Paradis-Bleau Catherine , Boudreault Lydia, Sanschagrin François, Levesque Roger C.

Centre de recherche sur la fonction, la structure et l’ingénierie des protéines (CREFSIP), Université Laval, 4142 Pav. Charles-Eugène-Marchand, département de Biologie Médicale, Faculté de Médecine, Université Laval, Ste-Foy, Québec, G1K 7P4.
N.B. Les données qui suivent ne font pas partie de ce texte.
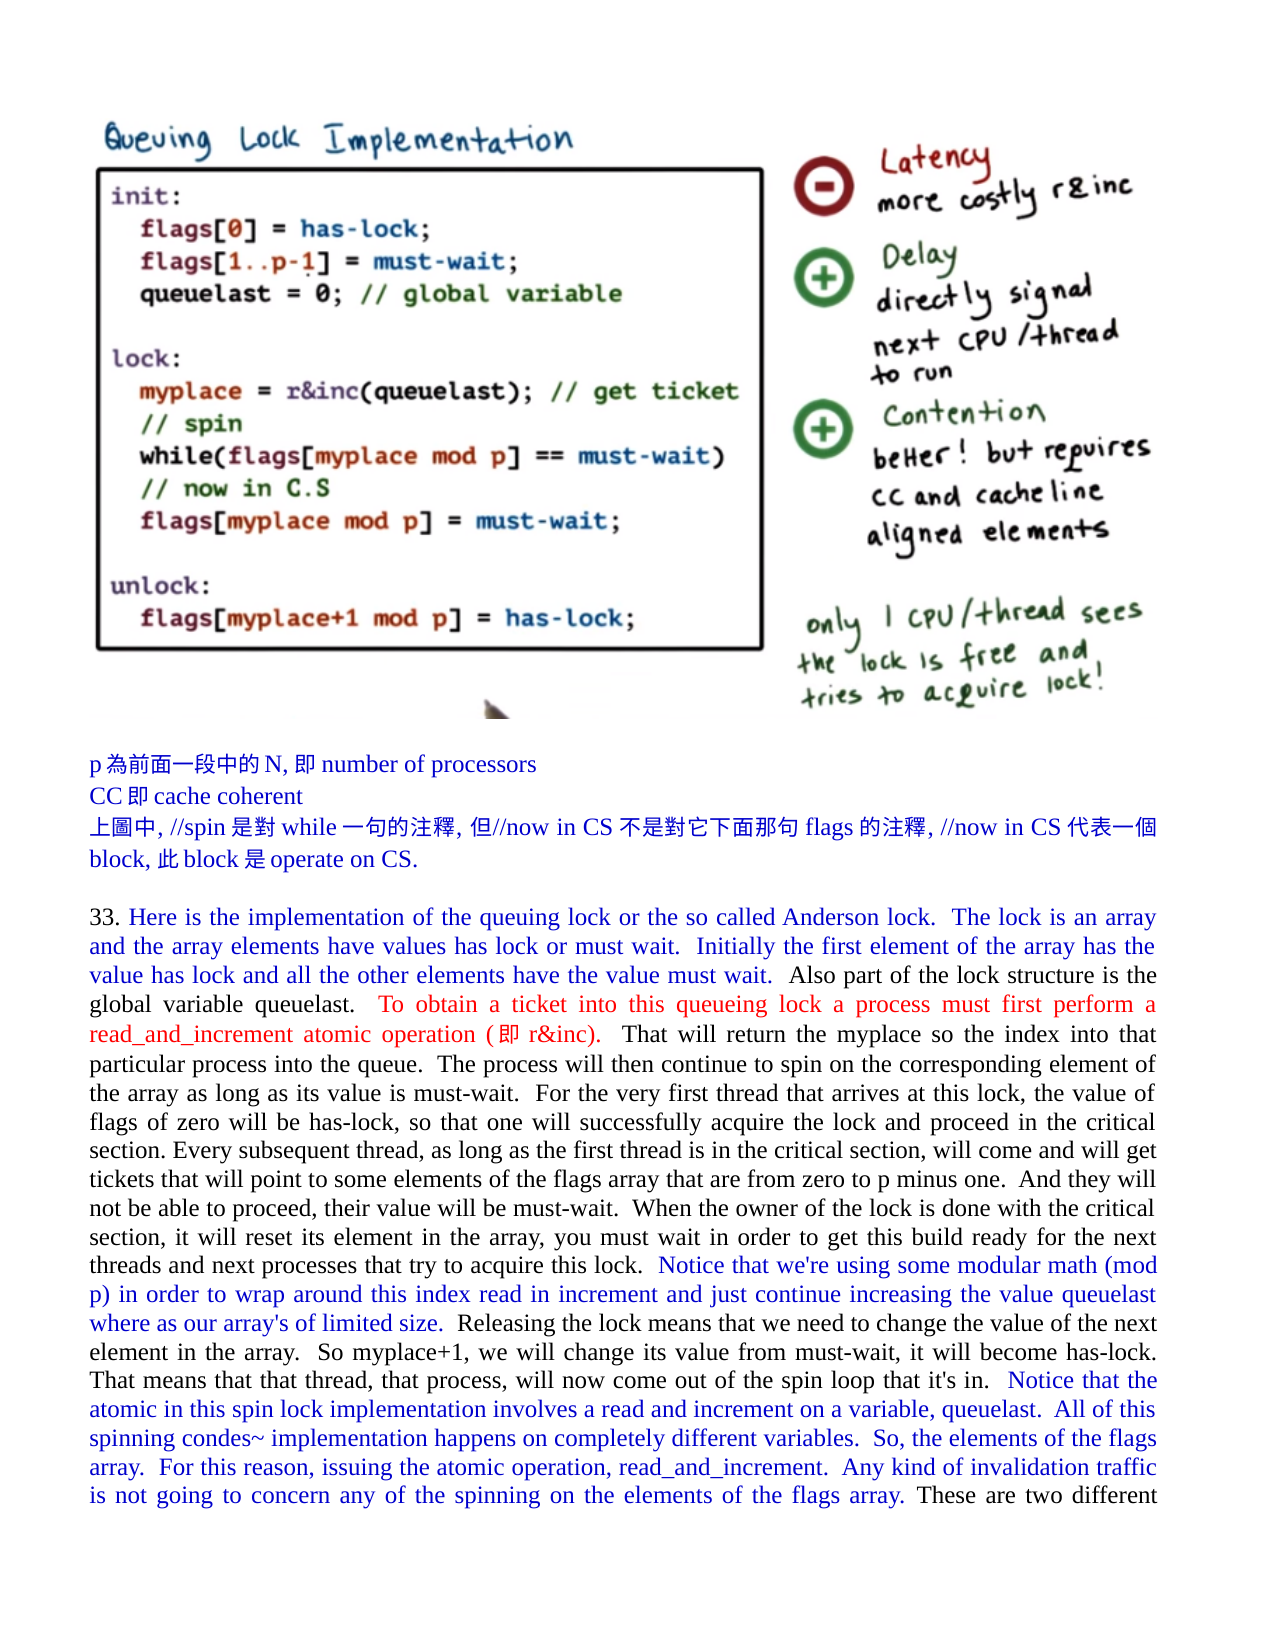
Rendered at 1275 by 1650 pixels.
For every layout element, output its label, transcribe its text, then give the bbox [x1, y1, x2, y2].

text p為前面一段中的N, 即 number of processors [89, 747, 1158, 779]
picture [89, 118, 1158, 719]
text 上圖中, //spin是對while一句的注釋, 但//now in CS不是對它下面那句flags的注釋, //now in CS代表一個block, 此block是operate on CS. [89, 810, 1158, 874]
text 33. Here is the implementation of the queuing lock or the so called Anderson lock. The lock is an array and the array elements have values has lock or must wait. Initially the first element of the array has the value has lock and all the other elements have the value must wait. Also part of the lock structure is the global variable queuelast. To obtain a ticket into this queueing lock a process must first perform a read_and_increment atomic operation (即r&inc). That will return the myplace so the index into that particular process into the queue. The process will then continue to spin on the corresponding element of the array as long as its value is must-wait. For the very first thread that arrives at this lock, the value of flags of zero will be has-lock, so that one will successfully acquire the lock and proceed in the critical section. Every subsequent thread, as long as the first thread is in the critical section, will come and will get tickets that will point to some elements of the flags array that are from zero to p minus one. And they will not be able to proceed, their value will be must-wait. When the owner of the lock is done with the critical section, it will reset its element in the array, you must wait in order to get this build ready for the next threads and next processes that try to acquire this lock. Notice that we're using some modular math (mod p) in order to wrap around this index read in increment and just continue increasing the value queuelast where as our array's of limited size. Releasing the lock means that we need to change the value of the next element in the array. So myplace+1, we will change its value from must-wait, it will become has-lock. That means that that thread, that process, will now come out of the spin loop that it's in. Notice that the atomic in this spin lock implementation involves a read and increment on a variable, queuelast. All of this spinning condes~ implementation happens on completely different variables. So, the elements of the flags array. For this reason, issuing the atomic operation, read_and_increment. Any kind of invalidation traffic is not going to concern any of the spinning on the elements of the flags array. These are two different [89, 902, 1158, 1509]
text CC即cache coherent [89, 779, 1158, 810]
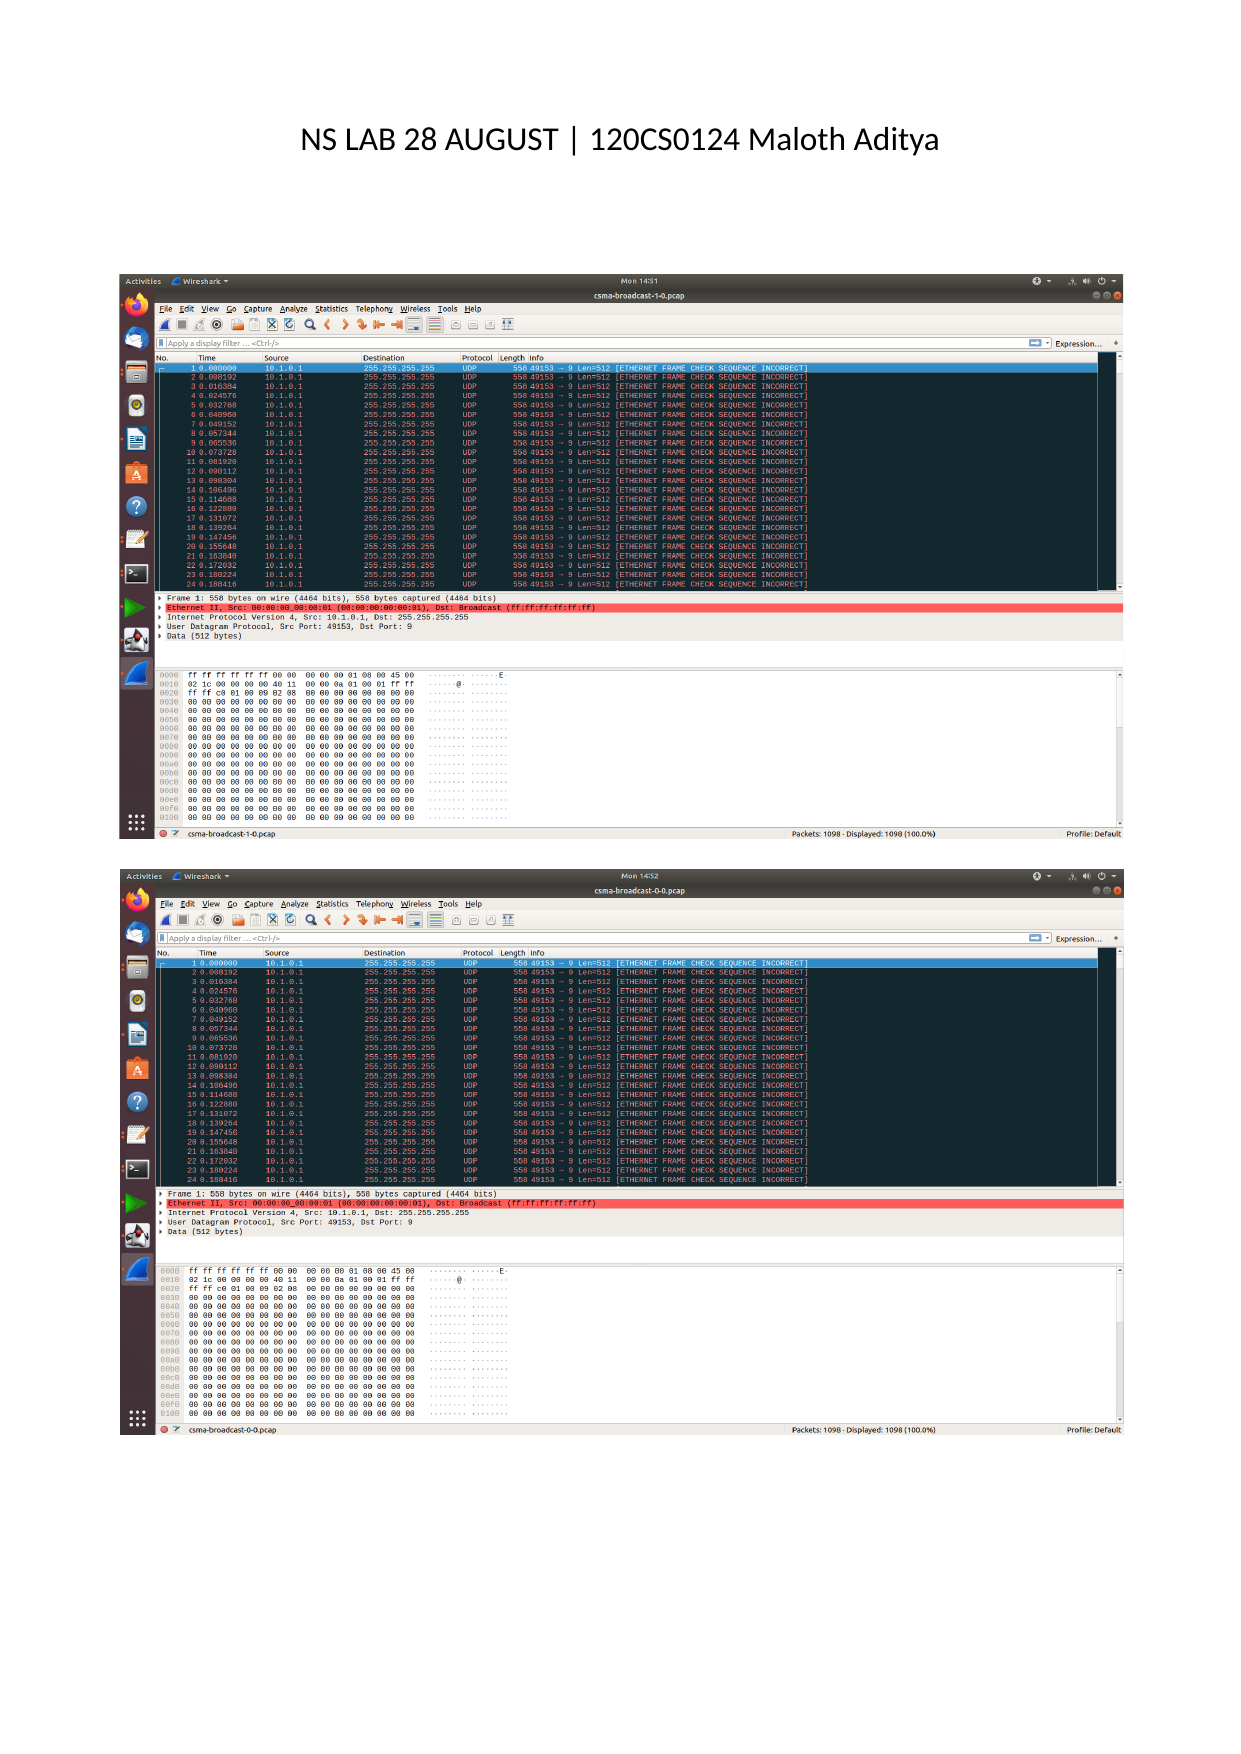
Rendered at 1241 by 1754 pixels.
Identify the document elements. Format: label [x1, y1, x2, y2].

picture [119, 274, 1124, 839]
picture [120, 869, 1124, 1435]
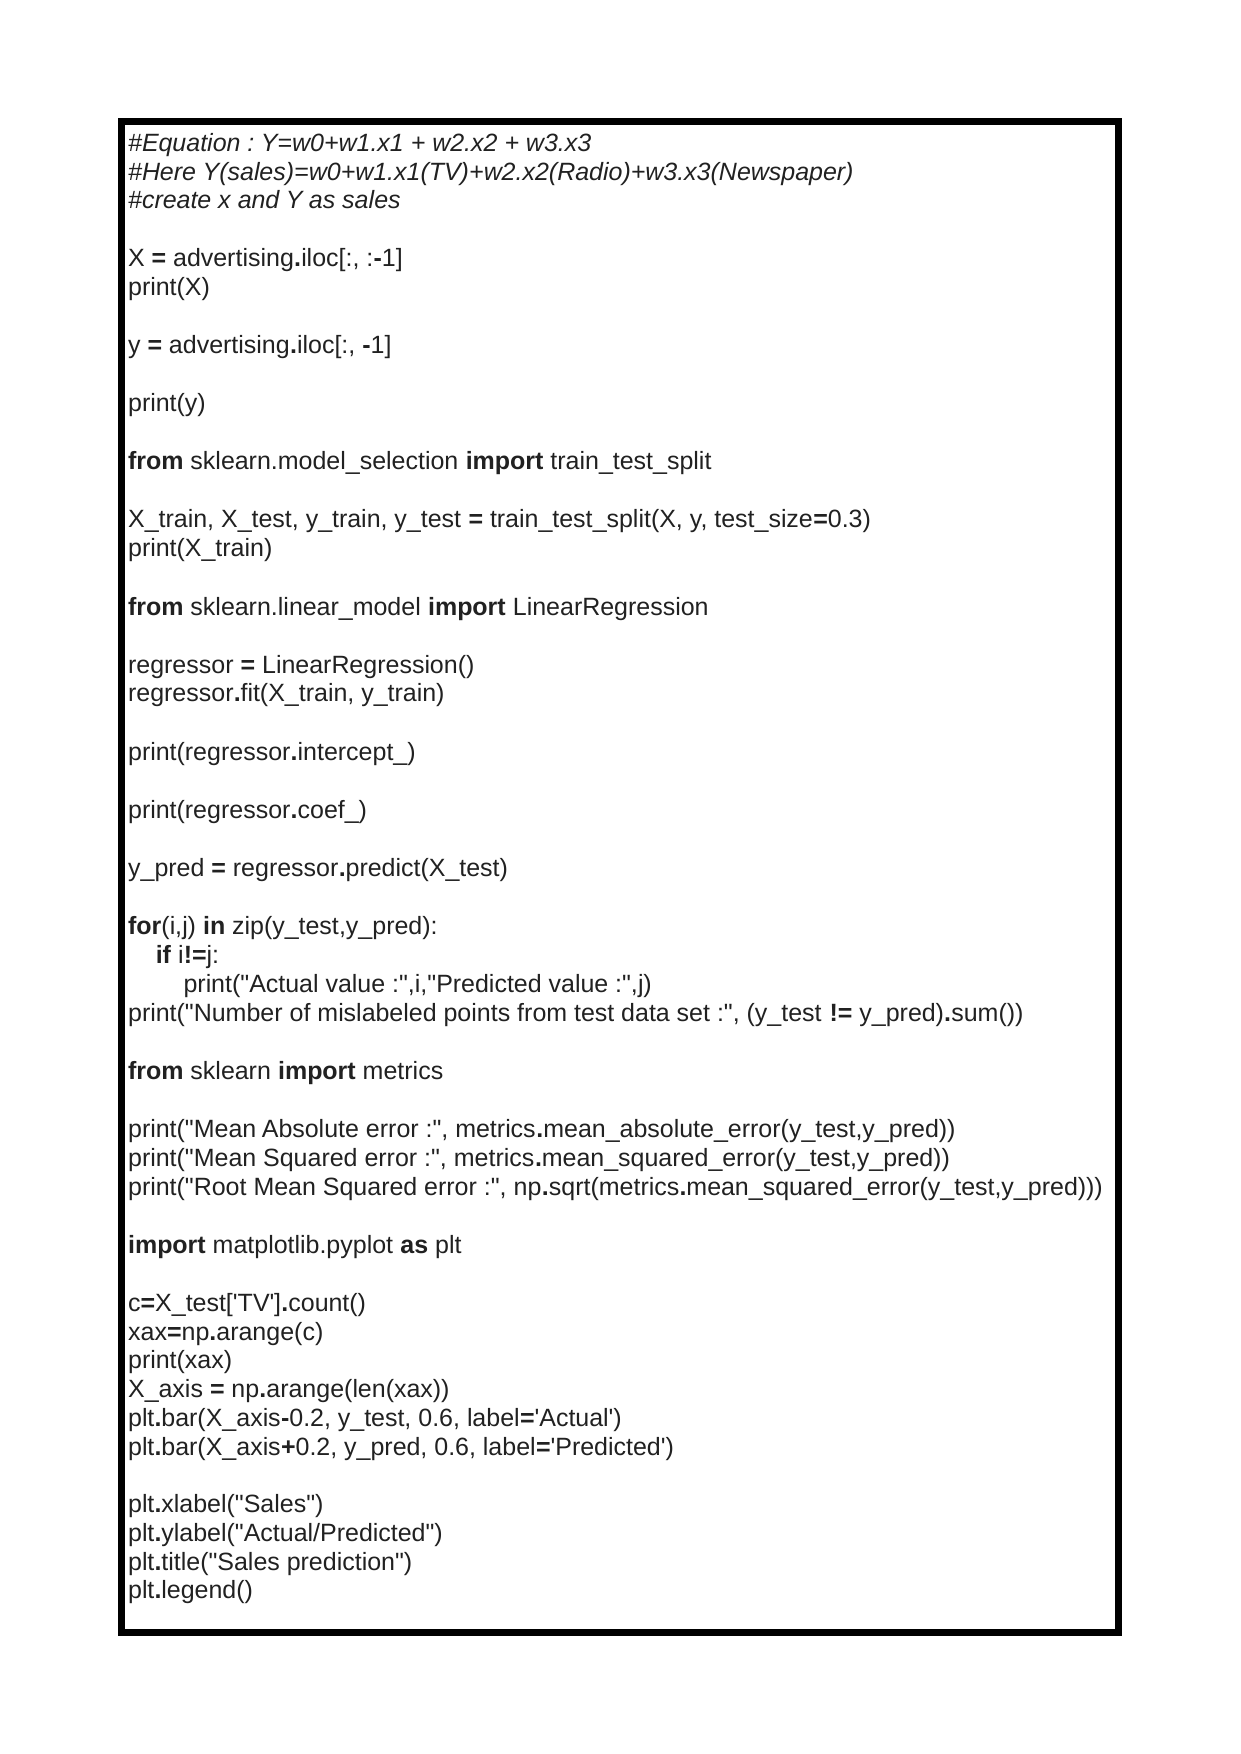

Le pathogène opportuniste Pseudomonas aeruginosa hautement résistant aux antibiotiques infecte 90 % des patients atteints de fibrose kystique ainsi que les personnes immunodéprimées. Afin d’identifier de nouveaux antimicrobiens, nous exploitons la machinerie de division cellulaire procaryote en tant que cible. Tout d’abord, le gène ftsZ de P. aeruginosa a été cloné dans le vecteur de surexpression pET30a et fusionné avec une étiquette histidine en C-terminal. L’enzyme essentielle et hautement conservée FtsZ a été surexprimée dans E. coli BL21 (λDE3) puis purifiée à plus de 99% par chromatographie d’affinité au nickel. L’activité GTPase de FtsZ a été démontrée par TLC puis son identité a été confirmée par séquençage en N-terminal. Nous avons criblé les banques de bactériophages C-7-C et 12-mers avec l’enzyme active. Ces banques contiennent 109 peptides différents fusionnés à la protéine mineur pIII de la capside du phage M13. La spécificité de la technique de présentation phagique a été maximisée et effectuant 3 rondes de biocriblage au cours desquelles la rigueur des lavages a été augmentée puis le temps de contact des phages avec FtsZ a été diminué. Les phages adhérés ont été élués avec de la glycine à pH acide puis de façon compétitive avec le GTP, un analogue non hydrolysable du substrat (5’-guanylylimidodiphosphate) et avec la protéine FtsA qui stabilise l’anneau FtsZ. Ces phages ont été purifiés et l’ADN phagique a été extrait et séquencé. La bioinformatique nous a permis d’identifier trois consensus peptidiques prometteurs contre FtsZ soit deux peptides C7C FtsZp1 et FtsZp2 ainsi qu’un 12 mers FtsZp3. La spécificité de l’interaction entre chacun de ces peptides et FtsZ a été analysée par ELISA. Les peptides synthétisés inhibent l’activité GTPase de FtsZ avec une CI50 de 1,5mM pour les deux peptides C7C et de 5mM pour FtsZp3. Le DTT, un agent réducteur, diminue l’inhibition par FtsZp2 et indique que la conformation du peptide C7C avec son pont disulfure apporte beaucoup à son activité inhibitrice. L’inhibition de FtsZ est d’un intérêt majeur car elle mène à un phénotype létal permettant d’envisager la production de nouveaux antimicrobiens.